• **DATA LISTING**:
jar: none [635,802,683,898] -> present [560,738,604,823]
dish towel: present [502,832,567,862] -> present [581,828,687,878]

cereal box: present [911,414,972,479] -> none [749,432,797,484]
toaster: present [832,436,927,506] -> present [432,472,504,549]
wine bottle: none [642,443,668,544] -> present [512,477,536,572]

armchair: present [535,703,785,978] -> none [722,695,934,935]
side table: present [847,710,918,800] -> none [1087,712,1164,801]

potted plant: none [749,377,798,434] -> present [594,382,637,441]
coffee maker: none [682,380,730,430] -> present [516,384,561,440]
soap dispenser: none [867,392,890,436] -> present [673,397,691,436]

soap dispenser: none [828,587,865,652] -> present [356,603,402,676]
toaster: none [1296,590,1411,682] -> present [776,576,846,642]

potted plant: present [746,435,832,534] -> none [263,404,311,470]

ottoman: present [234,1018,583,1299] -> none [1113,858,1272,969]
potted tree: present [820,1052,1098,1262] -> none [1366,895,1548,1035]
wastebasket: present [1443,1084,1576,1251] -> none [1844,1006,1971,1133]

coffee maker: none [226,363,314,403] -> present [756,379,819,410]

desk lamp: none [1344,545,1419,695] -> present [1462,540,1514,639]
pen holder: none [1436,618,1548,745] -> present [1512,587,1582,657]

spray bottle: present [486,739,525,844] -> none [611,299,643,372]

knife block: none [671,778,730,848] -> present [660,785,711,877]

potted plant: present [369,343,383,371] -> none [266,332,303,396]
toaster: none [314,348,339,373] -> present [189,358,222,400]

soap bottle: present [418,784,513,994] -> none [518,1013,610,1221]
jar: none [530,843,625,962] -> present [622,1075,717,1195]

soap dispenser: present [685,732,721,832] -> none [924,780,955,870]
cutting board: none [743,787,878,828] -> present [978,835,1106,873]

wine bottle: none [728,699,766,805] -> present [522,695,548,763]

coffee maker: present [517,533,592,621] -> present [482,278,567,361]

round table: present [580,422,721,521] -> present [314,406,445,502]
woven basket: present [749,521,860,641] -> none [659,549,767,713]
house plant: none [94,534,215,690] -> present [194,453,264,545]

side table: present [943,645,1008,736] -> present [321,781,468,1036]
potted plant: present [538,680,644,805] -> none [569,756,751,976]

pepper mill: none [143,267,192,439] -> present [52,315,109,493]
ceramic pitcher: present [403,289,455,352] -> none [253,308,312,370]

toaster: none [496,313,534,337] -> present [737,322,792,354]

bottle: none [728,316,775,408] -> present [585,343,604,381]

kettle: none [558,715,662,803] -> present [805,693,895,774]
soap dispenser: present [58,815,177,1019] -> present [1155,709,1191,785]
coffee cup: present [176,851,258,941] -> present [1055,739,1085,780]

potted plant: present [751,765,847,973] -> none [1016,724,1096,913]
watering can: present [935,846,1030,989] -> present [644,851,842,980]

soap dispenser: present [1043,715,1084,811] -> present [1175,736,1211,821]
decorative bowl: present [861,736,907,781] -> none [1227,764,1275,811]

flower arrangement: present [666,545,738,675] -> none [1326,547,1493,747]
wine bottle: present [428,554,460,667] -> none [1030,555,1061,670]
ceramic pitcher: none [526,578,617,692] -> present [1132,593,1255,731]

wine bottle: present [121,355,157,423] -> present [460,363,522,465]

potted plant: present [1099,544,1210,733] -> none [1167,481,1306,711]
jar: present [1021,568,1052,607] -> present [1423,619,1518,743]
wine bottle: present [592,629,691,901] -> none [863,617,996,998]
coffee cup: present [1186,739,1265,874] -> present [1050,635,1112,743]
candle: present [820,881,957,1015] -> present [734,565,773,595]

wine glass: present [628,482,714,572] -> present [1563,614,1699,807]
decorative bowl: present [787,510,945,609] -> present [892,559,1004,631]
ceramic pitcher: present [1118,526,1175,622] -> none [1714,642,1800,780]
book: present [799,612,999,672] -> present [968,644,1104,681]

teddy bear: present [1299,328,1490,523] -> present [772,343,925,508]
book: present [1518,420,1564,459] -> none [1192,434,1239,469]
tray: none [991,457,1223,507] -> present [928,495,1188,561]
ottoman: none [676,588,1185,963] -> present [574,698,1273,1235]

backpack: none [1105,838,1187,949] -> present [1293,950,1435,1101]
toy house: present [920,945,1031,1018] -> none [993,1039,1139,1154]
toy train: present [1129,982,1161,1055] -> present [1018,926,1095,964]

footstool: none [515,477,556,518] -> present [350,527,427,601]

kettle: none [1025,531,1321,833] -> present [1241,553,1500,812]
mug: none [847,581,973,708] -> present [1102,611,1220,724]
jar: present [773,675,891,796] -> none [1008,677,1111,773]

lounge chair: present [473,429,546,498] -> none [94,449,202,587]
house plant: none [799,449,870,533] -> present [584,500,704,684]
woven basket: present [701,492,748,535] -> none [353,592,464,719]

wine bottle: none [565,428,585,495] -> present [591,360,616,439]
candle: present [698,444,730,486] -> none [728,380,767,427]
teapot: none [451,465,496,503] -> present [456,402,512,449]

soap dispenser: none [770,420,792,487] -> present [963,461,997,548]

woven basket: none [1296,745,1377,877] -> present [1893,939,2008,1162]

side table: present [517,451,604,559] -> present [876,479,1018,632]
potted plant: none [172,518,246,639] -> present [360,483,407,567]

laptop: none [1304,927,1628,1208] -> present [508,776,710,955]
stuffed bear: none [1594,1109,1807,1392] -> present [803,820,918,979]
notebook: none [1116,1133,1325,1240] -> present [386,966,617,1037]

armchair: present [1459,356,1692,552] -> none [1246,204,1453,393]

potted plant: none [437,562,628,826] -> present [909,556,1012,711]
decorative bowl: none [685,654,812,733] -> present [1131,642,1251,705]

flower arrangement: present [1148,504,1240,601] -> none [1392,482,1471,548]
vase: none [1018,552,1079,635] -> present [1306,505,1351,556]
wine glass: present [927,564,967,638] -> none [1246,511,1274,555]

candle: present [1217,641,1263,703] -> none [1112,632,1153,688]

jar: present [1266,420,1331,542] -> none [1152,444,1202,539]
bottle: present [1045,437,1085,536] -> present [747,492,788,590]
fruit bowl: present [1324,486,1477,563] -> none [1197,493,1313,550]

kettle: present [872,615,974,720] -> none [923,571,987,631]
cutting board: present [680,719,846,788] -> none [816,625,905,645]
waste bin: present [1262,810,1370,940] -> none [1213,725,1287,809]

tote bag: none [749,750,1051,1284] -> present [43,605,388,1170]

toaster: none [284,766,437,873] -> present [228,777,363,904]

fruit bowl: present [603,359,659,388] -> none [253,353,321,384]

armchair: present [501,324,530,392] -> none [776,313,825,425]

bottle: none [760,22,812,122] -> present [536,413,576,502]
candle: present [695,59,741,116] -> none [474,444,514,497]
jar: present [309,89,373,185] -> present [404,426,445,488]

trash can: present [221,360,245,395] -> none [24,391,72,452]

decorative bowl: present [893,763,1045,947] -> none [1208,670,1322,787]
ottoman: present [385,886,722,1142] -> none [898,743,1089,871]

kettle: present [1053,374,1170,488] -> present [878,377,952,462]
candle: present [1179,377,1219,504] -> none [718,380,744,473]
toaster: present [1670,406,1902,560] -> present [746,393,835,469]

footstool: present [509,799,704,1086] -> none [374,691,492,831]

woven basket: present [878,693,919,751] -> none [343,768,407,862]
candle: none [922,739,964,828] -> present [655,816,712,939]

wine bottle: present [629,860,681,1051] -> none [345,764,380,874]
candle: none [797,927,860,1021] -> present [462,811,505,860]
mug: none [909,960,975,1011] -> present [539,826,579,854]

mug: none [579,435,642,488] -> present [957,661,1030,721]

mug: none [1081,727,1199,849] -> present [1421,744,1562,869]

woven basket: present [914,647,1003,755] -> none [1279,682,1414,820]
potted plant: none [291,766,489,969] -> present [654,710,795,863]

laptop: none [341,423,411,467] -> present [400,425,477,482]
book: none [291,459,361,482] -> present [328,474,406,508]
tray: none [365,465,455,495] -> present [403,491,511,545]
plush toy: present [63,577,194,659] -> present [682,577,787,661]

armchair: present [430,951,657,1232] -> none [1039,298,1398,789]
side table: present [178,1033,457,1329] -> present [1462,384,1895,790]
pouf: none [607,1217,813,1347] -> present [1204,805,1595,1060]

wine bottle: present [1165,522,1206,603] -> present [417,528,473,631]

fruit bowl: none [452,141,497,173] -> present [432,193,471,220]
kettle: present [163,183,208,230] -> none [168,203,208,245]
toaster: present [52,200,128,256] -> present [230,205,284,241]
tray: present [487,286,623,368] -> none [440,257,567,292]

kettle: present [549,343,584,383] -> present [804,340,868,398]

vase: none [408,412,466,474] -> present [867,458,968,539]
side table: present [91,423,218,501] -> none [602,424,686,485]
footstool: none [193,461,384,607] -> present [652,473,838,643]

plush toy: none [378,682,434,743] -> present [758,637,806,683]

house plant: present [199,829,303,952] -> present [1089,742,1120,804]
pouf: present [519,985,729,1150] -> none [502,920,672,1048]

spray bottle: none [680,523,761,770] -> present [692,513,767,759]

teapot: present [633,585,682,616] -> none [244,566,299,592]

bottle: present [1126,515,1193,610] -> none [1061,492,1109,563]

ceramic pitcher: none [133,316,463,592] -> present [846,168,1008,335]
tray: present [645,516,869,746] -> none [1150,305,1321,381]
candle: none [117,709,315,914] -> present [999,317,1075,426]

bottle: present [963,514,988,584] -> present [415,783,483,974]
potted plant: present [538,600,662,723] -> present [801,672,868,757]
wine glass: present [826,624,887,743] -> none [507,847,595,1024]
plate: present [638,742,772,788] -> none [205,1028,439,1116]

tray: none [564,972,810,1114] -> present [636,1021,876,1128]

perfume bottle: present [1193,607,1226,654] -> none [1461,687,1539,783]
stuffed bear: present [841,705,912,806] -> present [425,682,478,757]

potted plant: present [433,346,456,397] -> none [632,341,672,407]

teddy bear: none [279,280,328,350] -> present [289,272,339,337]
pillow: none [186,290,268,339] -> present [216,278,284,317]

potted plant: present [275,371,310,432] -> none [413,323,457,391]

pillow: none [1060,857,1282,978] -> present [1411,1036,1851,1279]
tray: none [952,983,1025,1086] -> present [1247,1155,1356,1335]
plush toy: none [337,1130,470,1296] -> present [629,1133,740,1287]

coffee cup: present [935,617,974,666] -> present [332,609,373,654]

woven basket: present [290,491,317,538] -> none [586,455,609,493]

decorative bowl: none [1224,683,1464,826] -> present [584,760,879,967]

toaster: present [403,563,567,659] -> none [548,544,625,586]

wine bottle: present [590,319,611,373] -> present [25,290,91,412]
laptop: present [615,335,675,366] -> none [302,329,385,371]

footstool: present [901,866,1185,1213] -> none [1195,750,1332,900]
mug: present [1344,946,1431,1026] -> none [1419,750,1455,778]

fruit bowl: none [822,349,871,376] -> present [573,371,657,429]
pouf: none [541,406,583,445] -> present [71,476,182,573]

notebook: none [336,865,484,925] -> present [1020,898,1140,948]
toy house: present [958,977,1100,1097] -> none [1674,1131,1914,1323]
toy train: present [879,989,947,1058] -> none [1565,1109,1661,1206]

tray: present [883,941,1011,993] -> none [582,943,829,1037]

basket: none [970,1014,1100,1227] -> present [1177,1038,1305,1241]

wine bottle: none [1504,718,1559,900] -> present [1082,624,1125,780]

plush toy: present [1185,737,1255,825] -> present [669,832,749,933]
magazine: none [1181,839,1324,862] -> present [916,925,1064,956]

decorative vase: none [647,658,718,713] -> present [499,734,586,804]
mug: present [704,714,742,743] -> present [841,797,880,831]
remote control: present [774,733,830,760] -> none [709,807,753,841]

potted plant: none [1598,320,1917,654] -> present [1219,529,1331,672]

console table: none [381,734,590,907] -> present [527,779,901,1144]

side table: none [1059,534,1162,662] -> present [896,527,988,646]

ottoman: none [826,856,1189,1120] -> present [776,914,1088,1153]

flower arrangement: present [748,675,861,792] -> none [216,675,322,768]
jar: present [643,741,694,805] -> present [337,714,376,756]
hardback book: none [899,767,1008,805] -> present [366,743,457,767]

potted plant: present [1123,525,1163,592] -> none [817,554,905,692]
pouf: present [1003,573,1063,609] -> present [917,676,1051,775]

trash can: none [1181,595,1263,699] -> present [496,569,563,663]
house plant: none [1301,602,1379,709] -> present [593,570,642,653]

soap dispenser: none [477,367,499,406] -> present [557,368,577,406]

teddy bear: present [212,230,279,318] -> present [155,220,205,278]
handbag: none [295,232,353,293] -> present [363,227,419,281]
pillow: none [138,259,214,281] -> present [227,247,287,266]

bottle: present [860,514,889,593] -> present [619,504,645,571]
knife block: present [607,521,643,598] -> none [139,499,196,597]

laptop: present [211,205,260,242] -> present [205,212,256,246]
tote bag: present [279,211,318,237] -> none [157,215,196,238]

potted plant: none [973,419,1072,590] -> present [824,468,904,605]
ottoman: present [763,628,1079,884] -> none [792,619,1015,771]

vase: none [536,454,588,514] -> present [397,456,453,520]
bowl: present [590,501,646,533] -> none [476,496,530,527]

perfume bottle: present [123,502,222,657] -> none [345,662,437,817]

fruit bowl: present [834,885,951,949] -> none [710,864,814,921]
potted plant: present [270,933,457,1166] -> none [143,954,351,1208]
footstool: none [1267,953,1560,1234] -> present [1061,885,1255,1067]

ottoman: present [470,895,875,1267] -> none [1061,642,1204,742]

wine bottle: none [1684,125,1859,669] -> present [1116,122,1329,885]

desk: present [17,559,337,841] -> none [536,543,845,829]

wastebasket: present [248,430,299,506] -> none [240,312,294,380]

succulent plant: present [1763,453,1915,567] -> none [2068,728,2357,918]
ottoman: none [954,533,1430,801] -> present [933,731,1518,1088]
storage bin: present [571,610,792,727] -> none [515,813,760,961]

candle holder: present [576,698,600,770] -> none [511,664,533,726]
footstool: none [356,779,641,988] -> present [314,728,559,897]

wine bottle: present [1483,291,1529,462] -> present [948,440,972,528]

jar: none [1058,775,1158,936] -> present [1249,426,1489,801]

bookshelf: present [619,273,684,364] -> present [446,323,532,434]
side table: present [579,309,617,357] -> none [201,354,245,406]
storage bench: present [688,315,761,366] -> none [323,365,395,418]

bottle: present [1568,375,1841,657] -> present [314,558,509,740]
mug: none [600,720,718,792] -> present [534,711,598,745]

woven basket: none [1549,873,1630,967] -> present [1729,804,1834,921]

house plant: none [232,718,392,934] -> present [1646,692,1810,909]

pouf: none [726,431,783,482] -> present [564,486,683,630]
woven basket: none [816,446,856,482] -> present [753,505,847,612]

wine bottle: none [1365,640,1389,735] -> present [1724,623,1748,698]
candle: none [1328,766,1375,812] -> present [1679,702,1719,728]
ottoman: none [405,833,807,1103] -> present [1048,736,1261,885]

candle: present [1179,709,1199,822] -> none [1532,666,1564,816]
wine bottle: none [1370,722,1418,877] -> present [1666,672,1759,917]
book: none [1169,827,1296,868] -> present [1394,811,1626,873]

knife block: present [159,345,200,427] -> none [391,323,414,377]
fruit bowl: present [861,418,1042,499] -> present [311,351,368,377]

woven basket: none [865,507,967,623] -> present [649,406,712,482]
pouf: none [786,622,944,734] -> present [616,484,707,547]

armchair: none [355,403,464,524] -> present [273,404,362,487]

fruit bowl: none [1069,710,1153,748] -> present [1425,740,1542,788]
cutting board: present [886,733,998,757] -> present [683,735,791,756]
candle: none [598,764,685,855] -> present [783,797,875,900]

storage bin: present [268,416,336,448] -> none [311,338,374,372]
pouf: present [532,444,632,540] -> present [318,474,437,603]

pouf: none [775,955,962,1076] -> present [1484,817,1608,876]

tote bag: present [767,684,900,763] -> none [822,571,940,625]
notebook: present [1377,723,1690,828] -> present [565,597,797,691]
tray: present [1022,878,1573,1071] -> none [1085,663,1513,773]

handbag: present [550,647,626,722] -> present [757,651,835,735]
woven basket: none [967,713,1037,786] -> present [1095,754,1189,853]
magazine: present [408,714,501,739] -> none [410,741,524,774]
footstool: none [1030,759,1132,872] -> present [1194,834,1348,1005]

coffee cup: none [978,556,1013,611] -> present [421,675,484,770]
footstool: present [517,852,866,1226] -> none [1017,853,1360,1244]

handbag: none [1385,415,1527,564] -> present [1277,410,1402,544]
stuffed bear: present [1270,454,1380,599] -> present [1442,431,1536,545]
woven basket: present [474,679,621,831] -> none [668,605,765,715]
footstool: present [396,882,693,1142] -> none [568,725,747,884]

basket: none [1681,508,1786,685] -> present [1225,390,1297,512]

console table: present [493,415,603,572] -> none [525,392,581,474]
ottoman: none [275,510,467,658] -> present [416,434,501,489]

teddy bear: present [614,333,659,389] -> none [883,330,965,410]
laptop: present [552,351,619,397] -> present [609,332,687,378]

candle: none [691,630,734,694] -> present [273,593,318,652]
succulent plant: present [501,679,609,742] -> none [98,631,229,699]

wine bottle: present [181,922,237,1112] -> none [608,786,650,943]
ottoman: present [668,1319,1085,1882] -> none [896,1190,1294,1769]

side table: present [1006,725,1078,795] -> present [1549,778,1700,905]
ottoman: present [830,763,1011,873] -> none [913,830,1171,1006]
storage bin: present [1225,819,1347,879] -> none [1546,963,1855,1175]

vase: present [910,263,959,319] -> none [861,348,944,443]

• **THE PROBLEM**: The lines from the one holding "ottoman: present [668,1319,1085,1882]" through the end of the listing above are to be written out exactly, both ends included, and no others.

• **ANSWER BELOW**:
ottoman: present [668,1319,1085,1882] -> none [896,1190,1294,1769]

side table: present [1006,725,1078,795] -> present [1549,778,1700,905]
ottoman: present [830,763,1011,873] -> none [913,830,1171,1006]
storage bin: present [1225,819,1347,879] -> none [1546,963,1855,1175]

vase: present [910,263,959,319] -> none [861,348,944,443]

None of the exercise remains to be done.